ASSIGNMENT
All lines from the one containing "The mounds at Sutton Hoo Justin Mimms" through the end of the data below are to be transcribed exactly. Leave out the rest.

Stored data entries
***

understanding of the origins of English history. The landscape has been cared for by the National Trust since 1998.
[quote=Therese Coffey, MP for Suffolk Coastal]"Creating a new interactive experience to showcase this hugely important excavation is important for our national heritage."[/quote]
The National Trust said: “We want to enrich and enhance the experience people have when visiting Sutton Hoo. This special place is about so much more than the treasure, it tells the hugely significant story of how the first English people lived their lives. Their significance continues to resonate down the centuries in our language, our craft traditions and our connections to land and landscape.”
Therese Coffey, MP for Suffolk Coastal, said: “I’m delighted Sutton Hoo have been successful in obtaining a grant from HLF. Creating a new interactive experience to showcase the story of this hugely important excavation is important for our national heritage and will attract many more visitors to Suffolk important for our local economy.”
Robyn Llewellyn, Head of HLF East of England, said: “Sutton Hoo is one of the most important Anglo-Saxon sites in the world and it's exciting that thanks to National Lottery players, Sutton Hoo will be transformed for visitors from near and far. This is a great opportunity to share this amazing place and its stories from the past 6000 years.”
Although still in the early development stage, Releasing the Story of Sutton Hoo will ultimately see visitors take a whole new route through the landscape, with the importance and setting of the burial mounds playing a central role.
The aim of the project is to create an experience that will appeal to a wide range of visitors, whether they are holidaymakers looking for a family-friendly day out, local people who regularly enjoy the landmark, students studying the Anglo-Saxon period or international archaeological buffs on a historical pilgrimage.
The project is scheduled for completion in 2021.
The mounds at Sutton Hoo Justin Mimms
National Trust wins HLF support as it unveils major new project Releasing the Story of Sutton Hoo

***

PROBLEM SOLUTION
The mounds at Sutton Hoo Justin Mimms
National Trust wins HLF support as it unveils major new project Releasing the Story of Sutton Hoo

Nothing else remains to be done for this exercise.